28 agosto 2004

pílulas barretianas

afonso henriques de lima barreto. nome de rei ou nobre. na verdade, mulato, pobre, alcoólatra e um dos maiores escritores nacionais. com certeza o mais carioca deles, ao lado de joão do rio.

sua condição marginal lhe conferia uma visão aguda da natureza humana e da sociedade; quase sempre implacável quando o assunto era seu próprio papel nela.

há muito tempo li o "cemitério dos vivos", amargo diário sobre sua derradeira estadia no sanatório da praia vermelha, atualmente, campus da ufrj. é lá que fica, entre outras, a escola de comunicação da ufrj, onde concluí o mestrado (pode-se dizer que há pontos de contato entre o passado e o presente, mas isso é outra história...). hoje, fazendo uma mega-limpeza no computa, achei uns trechos do livro, que faço questão de reproduzir. depois me digam se o sujeito não era um azougue.

"Eu não tenho nenhuma espécie de superstição pelos nossos títulos escolares ou universitários; eles dão algumas vezes algum saber profissional, muito restrito e ronceiro, e nunca uma verdadeira cultura (...)"

"Esta nossa sociedade é absolutamente idiota.
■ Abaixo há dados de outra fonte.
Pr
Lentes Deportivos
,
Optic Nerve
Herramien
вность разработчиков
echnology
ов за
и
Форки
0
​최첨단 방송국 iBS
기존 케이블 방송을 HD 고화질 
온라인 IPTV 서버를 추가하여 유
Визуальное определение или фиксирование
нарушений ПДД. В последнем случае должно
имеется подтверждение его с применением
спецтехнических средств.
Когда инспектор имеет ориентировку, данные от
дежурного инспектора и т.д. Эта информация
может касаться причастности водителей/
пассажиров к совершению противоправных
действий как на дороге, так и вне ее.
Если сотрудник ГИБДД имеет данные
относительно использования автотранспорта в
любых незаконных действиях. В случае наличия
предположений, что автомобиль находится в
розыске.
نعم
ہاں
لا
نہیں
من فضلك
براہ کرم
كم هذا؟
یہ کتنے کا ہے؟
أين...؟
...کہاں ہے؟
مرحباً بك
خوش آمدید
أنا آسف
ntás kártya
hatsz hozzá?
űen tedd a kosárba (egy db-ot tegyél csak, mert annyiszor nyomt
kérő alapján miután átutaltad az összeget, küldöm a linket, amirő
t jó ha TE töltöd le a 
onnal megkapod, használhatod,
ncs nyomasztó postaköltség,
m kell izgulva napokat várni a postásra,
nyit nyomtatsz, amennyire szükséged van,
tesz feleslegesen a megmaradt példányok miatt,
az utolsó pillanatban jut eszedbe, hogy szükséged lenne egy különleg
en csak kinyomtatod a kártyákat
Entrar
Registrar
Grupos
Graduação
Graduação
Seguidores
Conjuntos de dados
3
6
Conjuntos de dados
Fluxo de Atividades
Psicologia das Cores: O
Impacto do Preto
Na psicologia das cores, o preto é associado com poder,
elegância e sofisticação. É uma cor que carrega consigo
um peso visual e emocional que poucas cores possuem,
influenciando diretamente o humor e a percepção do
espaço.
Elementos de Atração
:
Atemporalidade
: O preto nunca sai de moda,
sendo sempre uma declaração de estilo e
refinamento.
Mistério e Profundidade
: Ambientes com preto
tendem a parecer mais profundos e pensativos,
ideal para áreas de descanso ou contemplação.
Nunca se viu tanta falta de gosto. Nunca se viu tanta atonia, tanta falta de iniciativa e autonomia intelectual! É um rebanho de Panúrgio, que só quer ver o doutor em tudo, e isso cada vez mais se justifica, quanto mais os doutores se desmoralizam pela sua ignorância e voracidade de empregos. Quem quiser lutar aqui e tiver de fato um ideal qualquer superior, há de por força cair. Não encontra quem o siga, não encontra quem o apoie. Pobre, há de cair pela sua própria pobreza; rico, há de cair pelo desânimo e pelo desdém por esta Bruzundanga. Nos grandes países de grandes invenções, de grandes descobertas, de teorias ousadas, não se vê nosso fetichismo pelo título universitário que aqui se transformou
em título nobiliárquico. É o Don espanhol."


" (...) embora a glória me tenha dado beijos furtivos, eu sinto que a vida não tem mais sabor para mim. Não quero, entretanto, morrer; queria outra vida, queria esquecer a que vivi, mesmo talvez com perda de certas boas qualidades que tenho, mas queria que ela fosse plácida, serena, medíocre e pacífica, como a de todos."